One common demand for graph embedding is to customize the model (i.e. loss function). Here we will show you an example of adding a new loss function to the knowledge graph solver.

Before start, it would be better if you know some basics about the index and threads in CUDA. In GraphVite, the threads are arranged in a group of 32 (warp). Threads in a group works simultaneously on an edge sample, where each thread is responsible for computation in some dimensions, according to the modulus of the dimension.

First, get into include/gpu/knowledge_graph.h. Fork an existing loss function (e.g. transe) and change it to your own name.

You will find 3 implementations of the loss function in the namespace.

namespace transe {
__global__ void train(...);
__global__ void train_1_moment(...);
__global__ void train_2_moment(...);
}

The three implementations correspond to 3 categories of optimizers. We are going to modify one, and then do some copy-and-paste work to the others.

Let’s start from train_2_moment(). Find the following two loops. You can locate them by searching i = lane_id.

for (int i = lane_id; i < dim; i += kWarpSize) {
    x += ...;
}

for (int i = lane_id; i < dim; i += kWarpSize) {
    head[i] -= (optimizer.*update)(head[i], ..., head_moment1[i], head_moment2[i], weight);
    tail[i] -= (optimizer.*update)(tail[i], ..., tail_moment1[i], tail_moment2[i], weight);
    Float relation_update = (optimizer.*update)(relation[i], ...,
                                                relation_moment1[i], relation_moment2[i], weight);
    relation[i] -= relation_update;
    relation_gradient[i] += relation_update;
}

The first loop is the forward propagtion, which computes the score for each dimension. The second loop is the backward propagation, which computes the gradient for each dimension.

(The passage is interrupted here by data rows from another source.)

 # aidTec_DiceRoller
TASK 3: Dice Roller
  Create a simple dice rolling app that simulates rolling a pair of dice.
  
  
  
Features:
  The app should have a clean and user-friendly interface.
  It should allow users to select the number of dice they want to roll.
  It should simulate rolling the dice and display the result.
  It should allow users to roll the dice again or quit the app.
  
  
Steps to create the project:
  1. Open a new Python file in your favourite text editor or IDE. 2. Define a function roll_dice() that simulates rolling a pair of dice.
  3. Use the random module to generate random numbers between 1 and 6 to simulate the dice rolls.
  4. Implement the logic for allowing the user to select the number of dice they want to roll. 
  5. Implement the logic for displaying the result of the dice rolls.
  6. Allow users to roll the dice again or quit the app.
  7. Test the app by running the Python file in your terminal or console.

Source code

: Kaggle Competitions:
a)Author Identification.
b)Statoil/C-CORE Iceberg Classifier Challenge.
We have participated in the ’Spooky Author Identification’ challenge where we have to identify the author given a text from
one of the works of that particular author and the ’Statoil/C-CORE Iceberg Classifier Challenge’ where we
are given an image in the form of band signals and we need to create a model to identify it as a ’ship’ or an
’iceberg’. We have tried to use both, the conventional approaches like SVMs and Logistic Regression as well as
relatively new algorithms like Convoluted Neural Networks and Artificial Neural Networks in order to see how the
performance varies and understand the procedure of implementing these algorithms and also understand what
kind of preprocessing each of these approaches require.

What you need to do is to replace the ellipsis with your own formulas. Note the head gradient is already stored in gradient, which you need to refer in your back propagation.

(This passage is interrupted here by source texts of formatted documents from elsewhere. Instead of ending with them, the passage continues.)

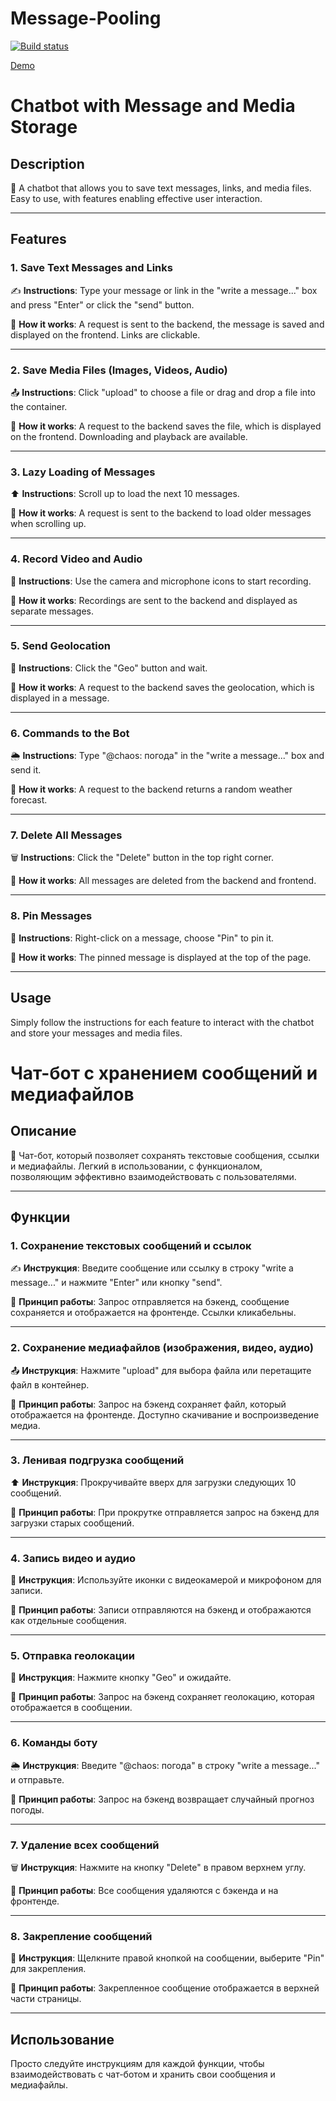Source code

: # Message-Pooling



[![Build status](https://ci.appveyor.com/api/projects/status/github/Roman9456/Chaos-Organizer?branch=main&svg=true)](https://ci.appveyor.com/project/Roman9456/Chaos-Organizer/branch/main)



[Demo]( https://roman9456.github.io/Chaos-Organizer/)



# Chatbot with Message and Media Storage

## Description
🤖 A chatbot that allows you to save text messages, links, and media files. Easy to use, with features enabling effective user interaction.

---

## Features

### 1. Save Text Messages and Links
✍️ **Instructions**: Type your message or link in the "write a message..." box and press "Enter" or click the "send" button.

🔄 **How it works**: A request is sent to the backend, the message is saved and displayed on the frontend. Links are clickable.

---

### 2. Save Media Files (Images, Videos, Audio)
📤 **Instructions**: Click "upload" to choose a file or drag and drop a file into the container.

🔄 **How it works**: A request to the backend saves the file, which is displayed on the frontend. Downloading and playback are available.

---

### 3. Lazy Loading of Messages
⬆️ **Instructions**: Scroll up to load the next 10 messages.

🔄 **How it works**: A request is sent to the backend to load older messages when scrolling up.

---

### 4. Record Video and Audio
🎥 **Instructions**: Use the camera and microphone icons to start recording.

🔄 **How it works**: Recordings are sent to the backend and displayed as separate messages.

---

### 5. Send Geolocation
📍 **Instructions**: Click the "Geo" button and wait.

🔄 **How it works**: A request to the backend saves the geolocation, which is displayed in a message.

---

### 6. Commands to the Bot
🌦️ **Instructions**: Type "@chaos: погода" in the "write a message..." box and send it.

🔄 **How it works**: A request to the backend returns a random weather forecast.

---

### 7. Delete All Messages
🗑️ **Instructions**: Click the "Delete" button in the top right corner.

🔄 **How it works**: All messages are deleted from the backend and frontend.

---

### 8. Pin Messages
📌 **Instructions**: Right-click on a message, choose "Pin" to pin it.

🔄 **How it works**: The pinned message is displayed at the top of the page.

---

## Usage
Simply follow the instructions for each feature to interact with the chatbot and store your messages and media files.

# Чат-бот с хранением сообщений и медиафайлов

## Описание
🤖 Чат-бот, который позволяет сохранять текстовые сообщения, ссылки и медиафайлы. Легкий в использовании, с функционалом, позволяющим эффективно взаимодействовать с пользователями.

---

## Функции

### 1. Сохранение текстовых сообщений и ссылок
✍️ **Инструкция**: Введите сообщение или ссылку в строку "write a message..." и нажмите "Enter" или кнопку "send".

🔄 **Принцип работы**: Запрос отправляется на бэкенд, сообщение сохраняется и отображается на фронтенде. Ссылки кликабельны.

---

### 2. Сохранение медиафайлов (изображения, видео, аудио)
📤 **Инструкция**: Нажмите "upload" для выбора файла или перетащите файл в контейнер.

🔄 **Принцип работы**: Запрос на бэкенд сохраняет файл, который отображается на фронтенде. Доступно скачивание и воспроизведение медиа.

---

### 3. Ленивая подгрузка сообщений
⬆️ **Инструкция**: Прокручивайте вверх для загрузки следующих 10 сообщений.

🔄 **Принцип работы**: При прокрутке отправляется запрос на бэкенд для загрузки старых сообщений.

---

### 4. Запись видео и аудио
🎥 **Инструкция**: Используйте иконки с видеокамерой и микрофоном для записи.

🔄 **Принцип работы**: Записи отправляются на бэкенд и отображаются как отдельные сообщения.

---

### 5. Отправка геолокации
📍 **Инструкция**: Нажмите кнопку "Geo" и ожидайте.

🔄 **Принцип работы**: Запрос на бэкенд сохраняет геолокацию, которая отображается в сообщении.

---

### 6. Команды боту
🌦️ **Инструкция**: Введите "@chaos: погода" в строку "write a message..." и отправьте.

🔄 **Принцип работы**: Запрос на бэкенд возвращает случайный прогноз погоды.

---

### 7. Удаление всех сообщений
🗑️ **Инструкция**: Нажмите на кнопку "Delete" в правом верхнем углу.

🔄 **Принцип работы**: Все сообщения удаляются с бэкенда и на фронтенде.

---

### 8. Закрепление сообщений
📌 **Инструкция**: Щелкните правой кнопкой на сообщении, выберите "Pin" для закрепления.

🔄 **Принцип работы**: Закрепленное сообщение отображается в верхней части страницы.

---

## Использование
Просто следуйте инструкциям для каждой функции, чтобы взаимодействовать с чат-ботом и хранить свои сообщения и медиафайлы.
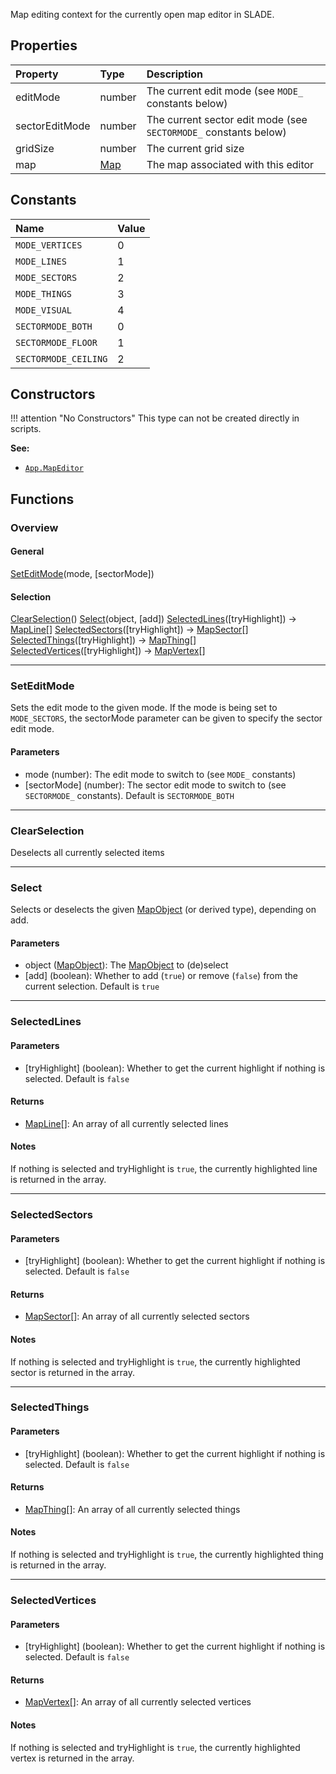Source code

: Map editing context for the currently open map editor in SLADE.

## Properties

| Property | Type | Description |
|:---------|:-----|:------------|
<prop class="ro">editMode</prop>        | <type>number</type> | The current edit mode (see `MODE_` constants below)
<prop class="ro">sectorEditMode</prop>  | <type>number</type> | The current sector edit mode (see `SECTORMODE_` constants below)
<prop class="ro">gridSize</prop>        | <type>number</type> | The current grid size
<prop class="ro">map</prop>             | <type>[Map](Map.md)</type> | The map associated with this editor

## Constants

| Name | Value |
|:-----|:------|
`MODE_VERTICES` | 0
`MODE_LINES` | 1
`MODE_SECTORS` | 2
`MODE_THINGS` | 3
`MODE_VISUAL` | 4
`SECTORMODE_BOTH` | 0
`SECTORMODE_FLOOR` | 1
`SECTORMODE_CEILING` | 2

## Constructors

!!! attention "No Constructors"
    This type can not be created directly in scripts.

**See:**

* <code>[App.MapEditor](../../Namespaces/App.md#mapeditor)</code>

## Functions

### Overview

#### General

<fdef>[SetEditMode](#seteditmode)(<arg>mode</arg>, <arg>[sectorMode]</arg>)</fdef>

#### Selection

<fdef>[ClearSelection](#clearselection)()</fdef>
<fdef>[Select](#select)(<arg>object</arg>, <arg>[add]</arg>)</fdef>
<fdef>[SelectedLines](#selectedlines)(<arg>[tryHighlight]</arg>) -> <type>[MapLine](MapLine.md)\[\]</type></fdef>
<fdef>[SelectedSectors](#selectedsectors)(<arg>[tryHighlight]</arg>) -> <type>[MapSector](MapSector.md)\[\]</type></fdef>
<fdef>[SelectedThings](#selectedthings)(<arg>[tryHighlight]</arg>) -> <type>[MapThing](MapThing.md)\[\]</type></fdef>
<fdef>[SelectedVertices](#selectedvertices)(<arg>[tryHighlight]</arg>) -> <type>[MapVertex](MapVertex.md)\[\]</type></fdef>

---
### SetEditMode

Sets the edit mode to the given <arg>mode</arg>. If the mode is being set to `MODE_SECTORS`, the <arg>sectorMode</arg> parameter can be given to specify the sector edit mode.

#### Parameters

* <arg>mode</arg> (<type>number</type>): The edit mode to switch to (see `MODE_` constants)
* <arg>[sectorMode]</arg> (<type>number</type>): The sector edit mode to switch to (see `SECTORMODE_` constants). Default is `SECTORMODE_BOTH`

---
### ClearSelection

Deselects all currently selected items

---
### Select

Selects or deselects the given <type>[MapObject](MapObject.md)</type> (or derived type), depending on <arg>add</arg>.

#### Parameters

* <arg>object</arg> (<type>[MapObject](MapObject.md)</type>): The <type>[MapObject](MapObject.md)</type> to (de)select
* <arg>[add]</arg> (<type>boolean</type>): Whether to add (`true`) or remove (`false`) from the current selection. Default is `true`

---
### SelectedLines

#### Parameters

* <arg>[tryHighlight]</arg> (<type>boolean</type>): Whether to get the current highlight if nothing is selected. Default is `false`

#### Returns

* <type>[MapLine](MapLine.md)\[\]</type>: An array of all currently selected lines

#### Notes

If nothing is selected and <arg>tryHighlight</arg> is `true`, the currently highlighted line is returned in the array.

---
### SelectedSectors

#### Parameters

* <arg>[tryHighlight]</arg> (<type>boolean</type>): Whether to get the current highlight if nothing is selected. Default is `false`

#### Returns

* <type>[MapSector](MapSector.md)\[\]</type>: An array of all currently selected sectors

#### Notes

If nothing is selected and <arg>tryHighlight</arg> is `true`, the currently highlighted sector is returned in the array.

---
### SelectedThings

#### Parameters

* <arg>[tryHighlight]</arg> (<type>boolean</type>): Whether to get the current highlight if nothing is selected. Default is `false`

#### Returns

* <type>[MapThing](MapThing.md)\[\]</type>: An array of all currently selected things

#### Notes

If nothing is selected and <arg>tryHighlight</arg> is `true`, the currently highlighted thing is returned in the array.

---
### SelectedVertices

#### Parameters

* <arg>[tryHighlight]</arg> (<type>boolean</type>): Whether to get the current highlight if nothing is selected. Default is `false`

#### Returns

* <type>[MapVertex](MapVertex.md)\[\]</type>: An array of all currently selected vertices

#### Notes

If nothing is selected and <arg>tryHighlight</arg> is `true`, the currently highlighted vertex is returned in the array.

If you want to change the loss function over the logit (e.g. change from margin loss to standard log-likelihood), you need also change the code between these two loops, as the following fragment shows.

x = WarpBroadcast(WarpReduce(x), 0);
Float prob = ...;
if (label) {
    gradient = ...;
    weight = ...;
#ifdef USE_LOSS
    sample_loss += ...;
#endif
} else {
    gradient = ...;
    weight = ...;
#ifdef USE_LOSS
    sample_loss += ...;
#endif
}

Now you are almost there. Copy the modified fragment to train() and train_1_moment(), and delete undeclared variables like head_moment2. Now your model supports all optimizers.

Finally, you have to let the solver know there is a new model. In instance/knowledge_graph.cuh, add the name of your model in get_available_models(). Also add run-time dispatch for optimizers in kernel_dispatch().

switch (num_moment) {
    case 0:
        if (solver->model == ...)
            ...
    case 1:
        if (solver->model == ...)
            ...
    case 2:
        if (solver->model == ...)
            ...

Compile the source and it should be ready.